3. Demgegenüber möchte die Klägerin die vermeintliche Antinomie des § 2 Abs 2 lit a und § 18 Abs 1 KV im Ergebnis so lösen, dass der Begriff des Monats iSd § 2 Abs 2 lit a KV auf eine vierwöchige Zeitspanne zu reduzieren sei. Dafür bringt sie vor, die Regelung des § 18 Z 1 KV stelle aufgrund des Merkmals „jederzeitige beidseitige Auflösung“ offensichtlich auch auf das Arbeitsverhältnis auf Probe ab, sei daher als Spezifizierung der generellen Regelung des § 2 Abs 2 lit a KV zu verstehen. Wenn im KV eine jederzeitige Lösungsmöglichkeit des Dienstverhältnisses durch Arbeitgeber und Arbeitnehmer in den ersten vier Wochen vorgesehen sei, sei nicht einzusehen, warum unter einem Probemonat eine längere Frist verstanden werden solle. Wie auch im Fleischergewerbe häufig, könne das Wort Monat auch im Sinn eines Zeitraums von (rund) vier Wochen verstanden werden, zumal der Kollektivvertrag auf Arbeitswochen aufbaue und die Beendigung des Dienstverhältnisses generell zu Ende einer Arbeitswoche vorsehe.
4. Bereits die Wortinterpretation der in § 2 Abs 2 lit a KV enthaltenen Wortfolge „bis höchstens ein Monat“ ergibt jedoch ein eindeutiges Ergebnis für die Bedeutung des Wortes Monat. Dieses steht darüber hinaus im Einklang mit der allgemeinen Regelung des § 1158 Abs 2 ABGB, wonach ein auf Probe vereinbartes Dienstverhältnis „während des ersten Monates“ von beiden Teilen jederzeit gelöst werden kann (ebenso § 19 Abs 2 AngG: Dienstverhältnis auf Probe „für die Höchstdauer eines Monats“). Auch vor dem Hintergrund, dass die Dauer eines Probemonats landläufig als ein Monat verstanden wird, kann den Kollektivvertragsparteien nicht unterstellt werden, mit der in § 2 Abs 2 lit a KV verwendeten Wortfolge des Arbeitsverhältnisses auf Probe „bis höchstens ein Monat“ eine Dauer von vier Wochen gemeint zu haben.

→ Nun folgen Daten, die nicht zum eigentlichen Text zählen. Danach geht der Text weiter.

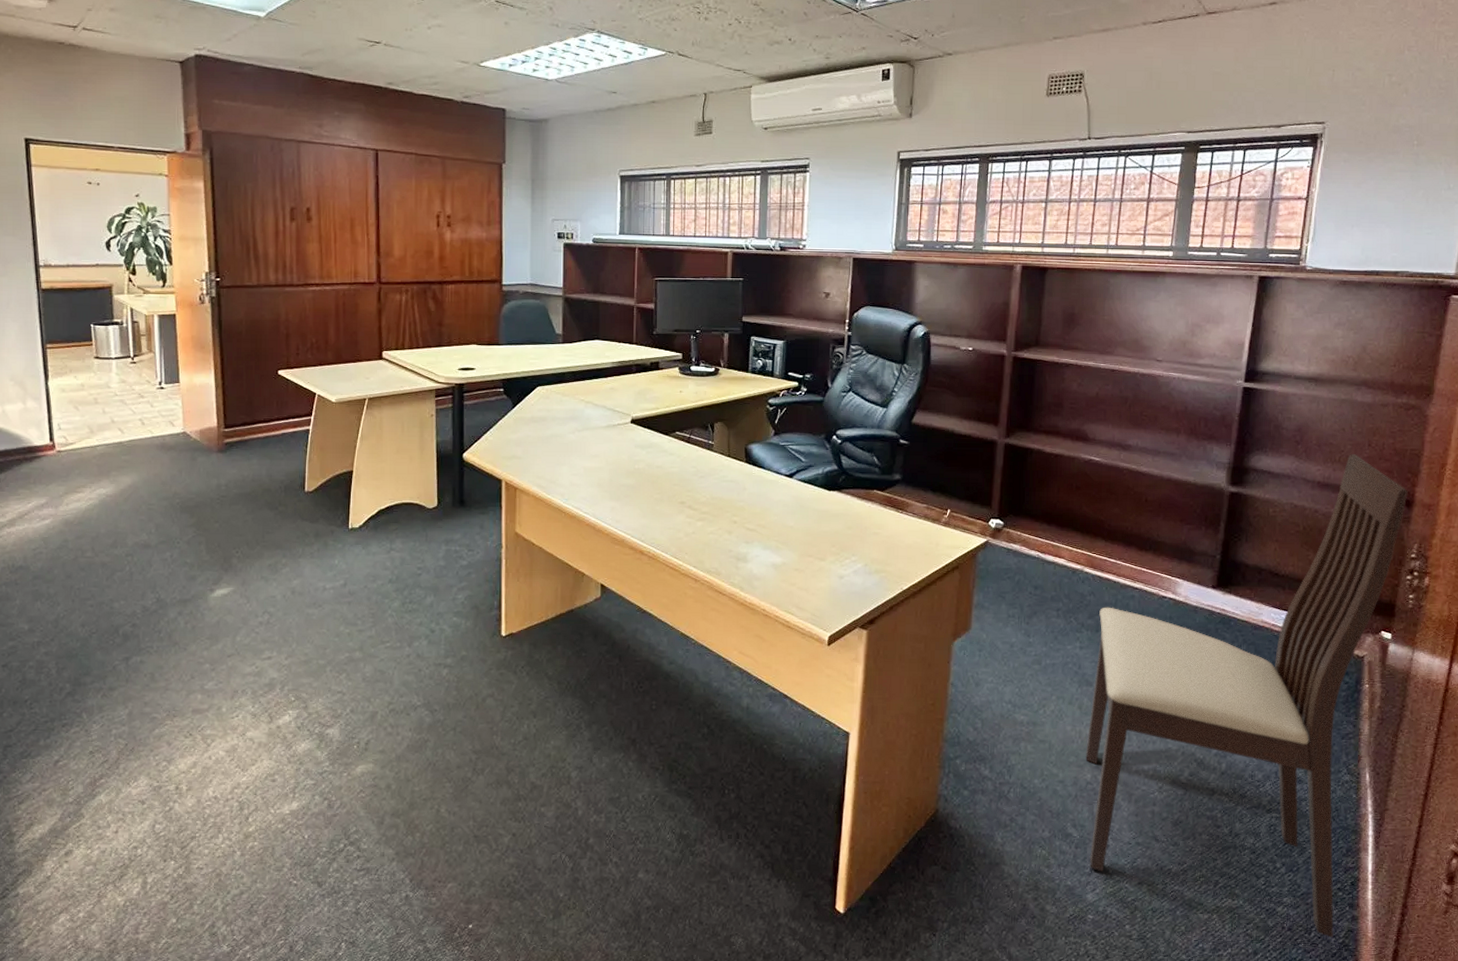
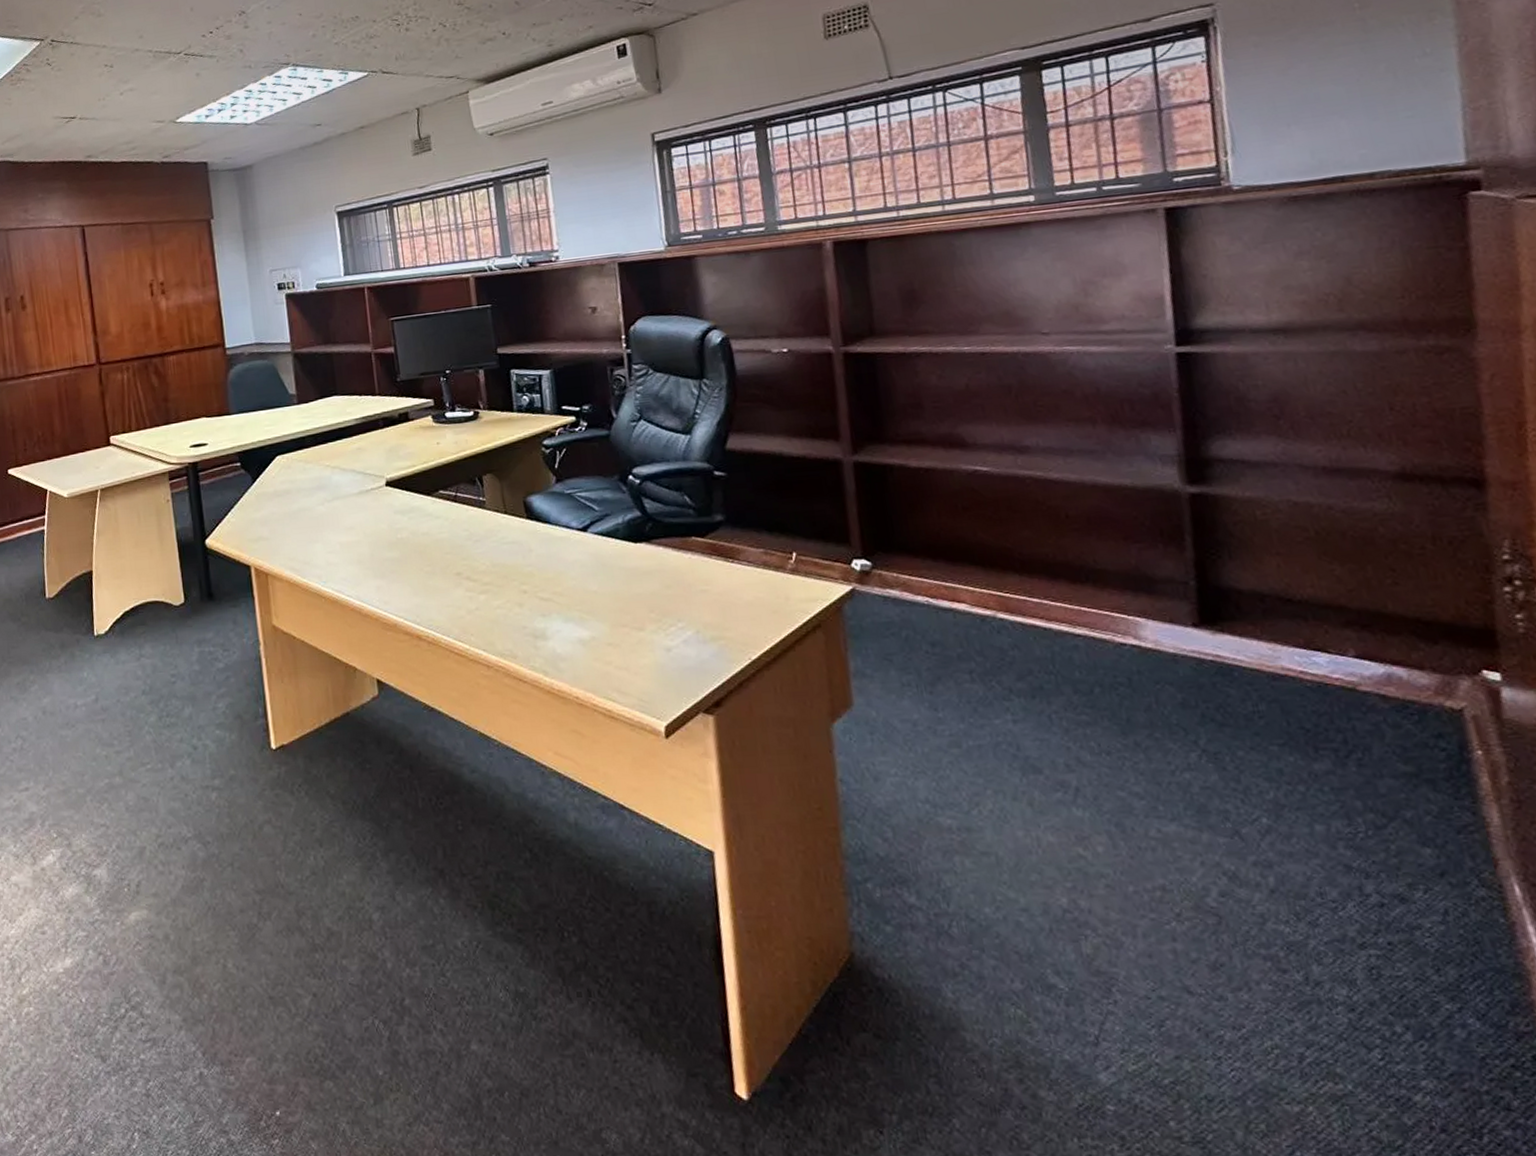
chair: present [1086,454,1408,938] -> none [1031,424,1524,1145]

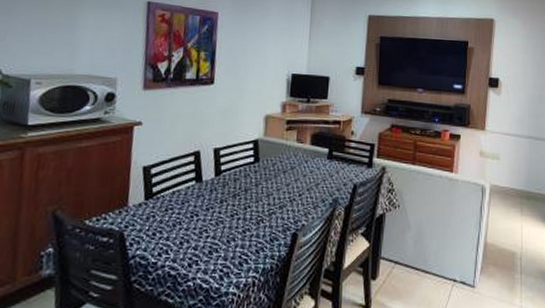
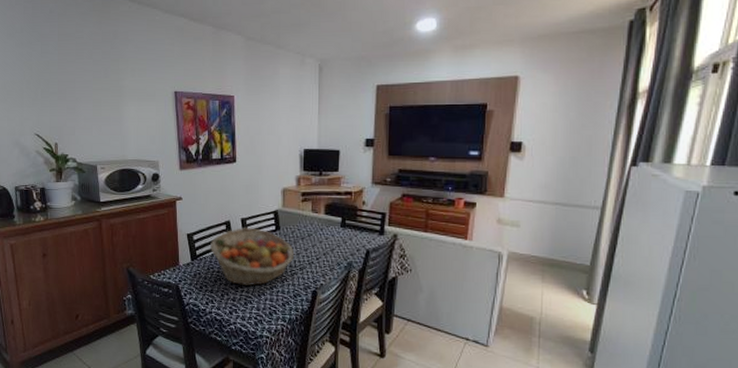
fruit basket: none [171,159,275,229] -> present [210,228,295,286]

5. Ungeachtet der kollektivvertraglichen Systematik ist § 2 Abs 2 lit a KV auch nicht dahin zu verstehen, dass er nur für die Begründung eines Arbeitsverhältnisses mit Probezeit Bedeutung hätte, während § 18 dessen Lösung regle. Denn wie bereits das Erstgericht zutreffend dargelegt hat, kann die in § 18 Abs 1 KV vorgesehene Lösungsbefugnis schon deshalb nicht als Einschränkung der Auflösbarkeit des in § 2 Abs 2 lit a KV vorgesehenen Arbeitsverhältnisses auf Probe gedeutet werden, weil sonst der Eingehung eines Arbeitsverhältnisses auf Probe „bis höchstens ein Monat“ keine Bedeutung zukäme. Die Frage, ob den Kollektivvertragsparteien diese unterschiedlichen Auflösungsfristen bewusst waren, muss hier dahingestellt bleiben.

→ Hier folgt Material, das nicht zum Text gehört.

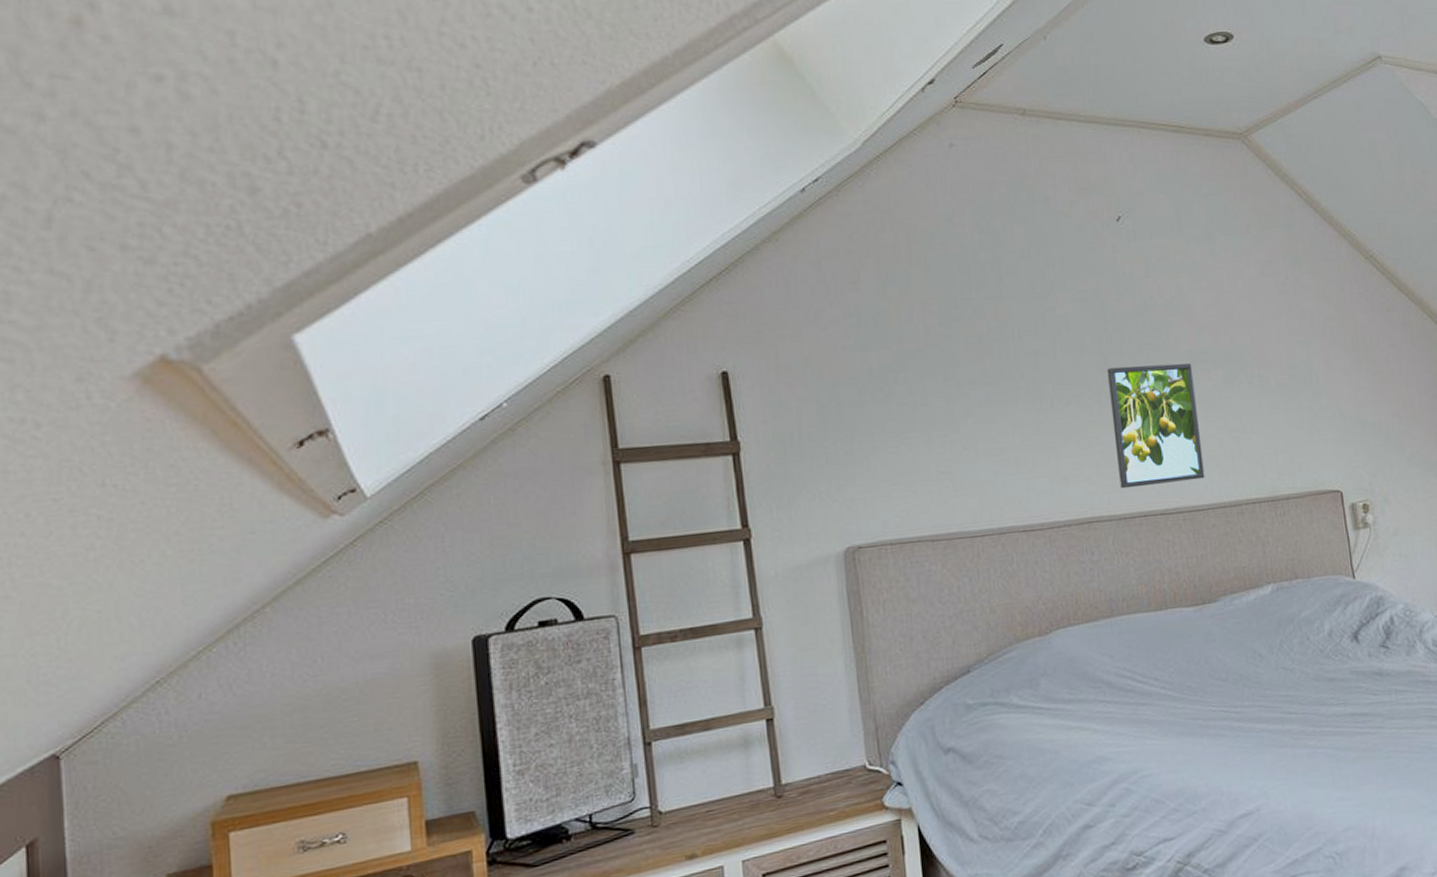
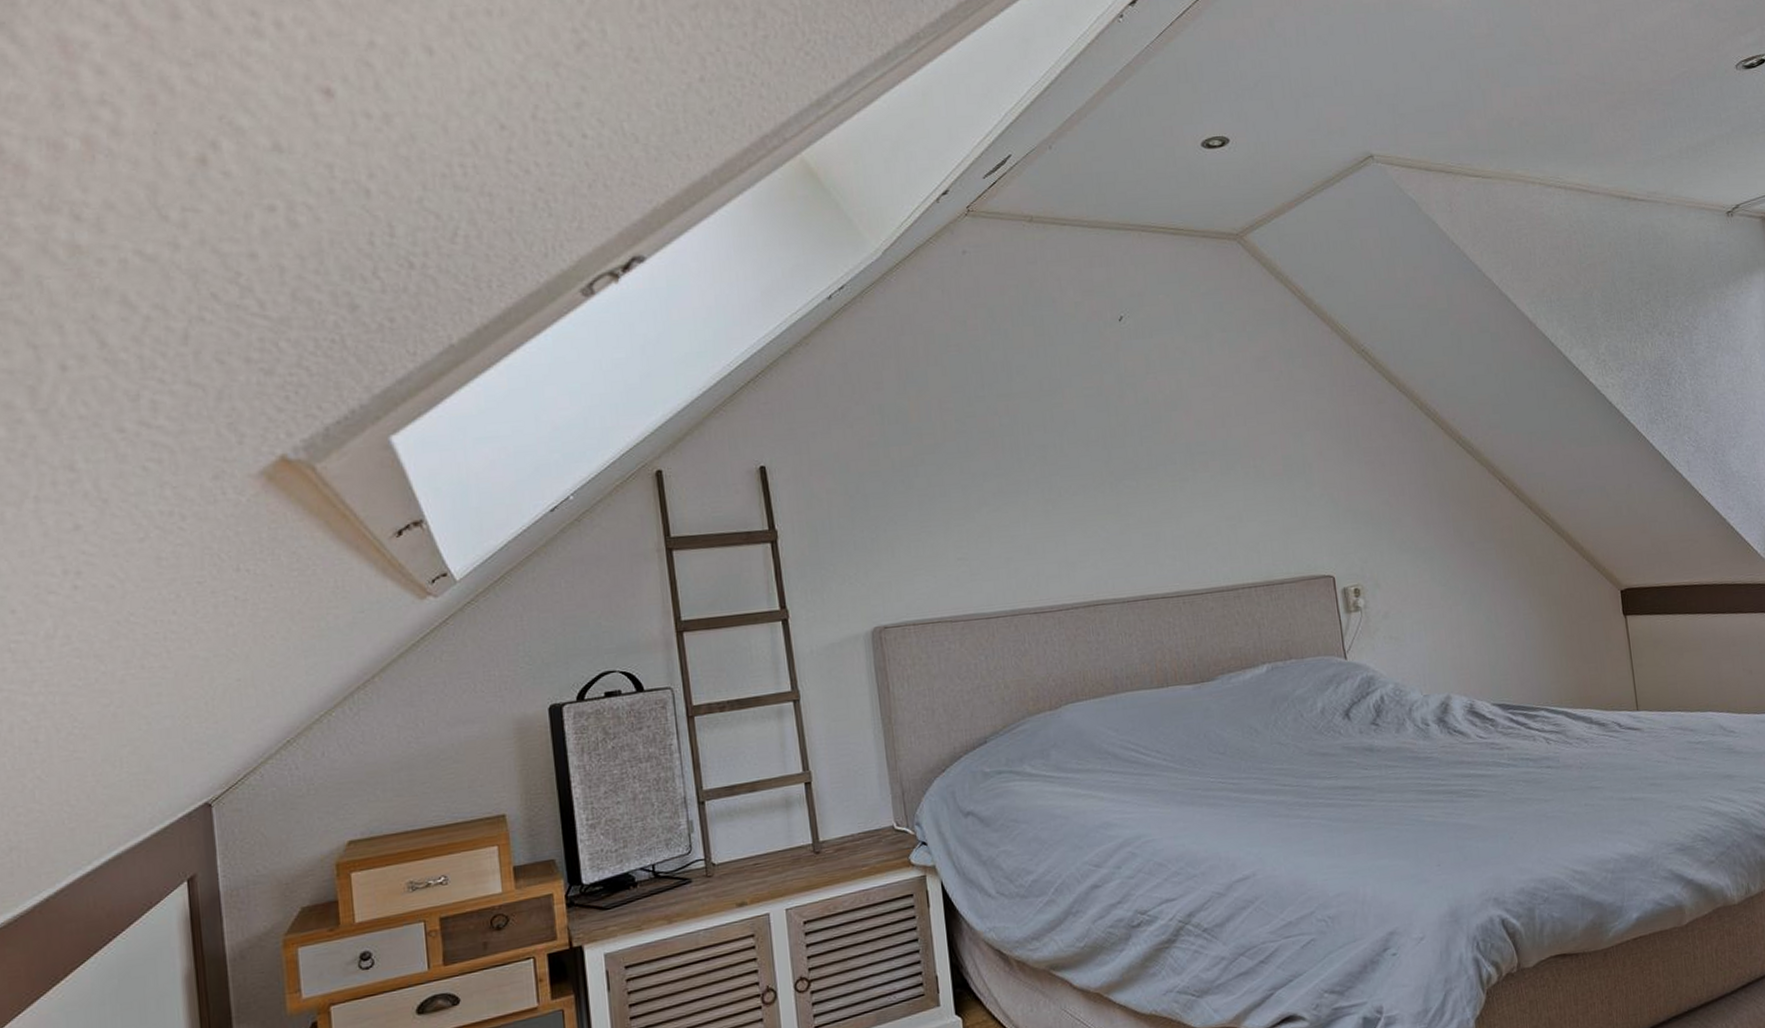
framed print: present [1107,363,1205,489] -> none [1111,455,1203,574]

6. Im Ergebnis steht damit die Regelung des § 18 Abs 1 KV der Wirksamkeit einer innerhalb eines Monats erklärten Auflösung eines Arbeitsverhältnisses, bei dem der erste Monat iSd § 2 Abs 2 lit a KV als Probemonat vereinbart wurde, auch dann nicht entgegen, wenn die Auflösung zwar nach Ablauf von vier Wochen, jedoch noch innerhalb des Probemonats erfolgt ist.
7. Die Vorinstanzen sind danach zutreffend zum Ergebnis gelangt, dass die vertragliche Vereinbarung der Streitteile eines Probemonats, während dessen beide Teile das Dienstverhältnis mit sofortiger Wirkung lösen können, gegen kein dem Arbeitnehmer günstigeres kollektivvertragliches Recht (§ 3 Abs 1 ArbVG) verstößt. Da das Arbeitsverhältnis der Klägerin folglich rechtzeitig innerhalb der Probezeit beendet wurde, ist ihrer Revision keine Folge zu geben.
Die Kostenentscheidung beruht auf den §§ 41, 50 ZPO.